• [Work to be completed] Write the next part of the passage on riding the solar wind to survey Earth-like worlds, starting after its last sentence and leaving the data below it aside.

— START OF Text excerpt —

Surfing a Space Telescope on the Solar Wind to Survey Earth Like Worlds

The solar wind can push against a drag device, called a Wind Rider, for fast trip times across the solar system. A small spacecraft can go from Earth orbit to more than 500 times that distance from the sun in about 7 years. It would take the Voyager probes about 25 times longer to reach the same point. A pathfinder probe mission was presented, for scouting ahead of larger space missions in the future.

All simulation results are based on data from earlier measurements. They are applied to a new concept mission, as an example to enable new scientific discovery and understanding of deep space. The example mission goes to a region in deep space where it is possible to observe another solar system, Trappist-1, in great detail. Rules for lawmakers are listed at the end, to help make such missions more practical.

A key benefit to the scientific community of a pathfinder to 542 AU is calibration data for an array of instruments on a flagship probe to interstellar space. There are fundamental processes and parameters of the near interstellar medium, whose estimated range of values could be greatly narrowed by in-situ sampling from a fast and small mission. By selecting an angle relative to the sun, plane of the ecliptic and a scientifically interesting target (such as Trappist-1), it is possible to perform initial optical measurements from the Solar Gravitational Lens (SGL) focal region on the same pathfinder. Doing so provides a basic set of data for larger follow-on missions to observe that (and other) solar systems in greater detail.

— END OF Text excerpt —
— START OF Source excerpt —

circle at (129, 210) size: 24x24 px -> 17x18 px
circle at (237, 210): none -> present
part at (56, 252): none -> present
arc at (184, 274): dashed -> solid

— END OF Source excerpt —

• [Answer to this exercise]
The Practical Interplanetary Propulsion (PIP) Study constructed a radial profile for the solar wind ranging from 1 AU through the foreshock at 83 AU, to a notional heliopause at 123 AU, and the near interstellar medium out to 1,800 AU. The resulting matrix of plasma parameters was applied to a trajectory model “seed code,” to test flight paths for future probes. This paper presents an example pathfinder, consisting of a cubesat bus equipped with a Wind Rider propulsion system and radioisotope power system (RPS). A brief description of those subsystems and how they interact with the solar wind or interstellar medium is included.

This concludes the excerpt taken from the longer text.